I am migrating from InfluxDB v2 to v3.7.0 Core on RHEL 9.6 using file-based storage.
I imported 25 line protocol files which is around 96K records (each file not exceeds 10k records), but after the import i noticed that 12GB RAM used (80%) (Server: 15GB RAM total).
Still we have 6 to 7 million records to import. Memory grows and doesn’t release. No parquet files created yet, waited for more than 6 hours (only i can see WAL files created).
What is the recommended batch size (records per write) for imports to optimize memory?
Should there be a time interval/delay between file imports?
Will parquet files eventually be created to free memory?

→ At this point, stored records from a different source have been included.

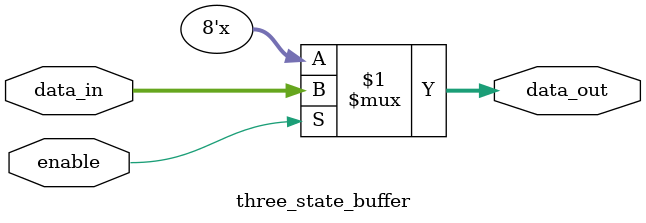
<source format=v>
module three_state_buffer (
    input wire [7:0] data_in,
    input wire enable,
    output wire [7:0] data_out
);
    assign data_out = enable ? data_in : 8'bz;
endmodule
</source>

Any guidance on import strategy for large migrations would be appreciated. Thanks.
My funny feeling after having observed InfluxDB3 behaviour now for a few months is the following:
we ingest data as fast as we can and store it in memory to not skip any data
memory grows while data still comes in
we hope that the data stream will easy at some stage so we can process and write to file
This to me means:
You indeed give the system more time to not just ingest but also digest and write the data.
If that does not happen, the system will rather crash than skipping data ingestion, a strategy that seems weirdly flawed.
So yes, you need to give the system time to digest during import batches.
How much? I don’t know. Maybe it needs some sort of monitoring of RAM/CPU and then continue to feed data.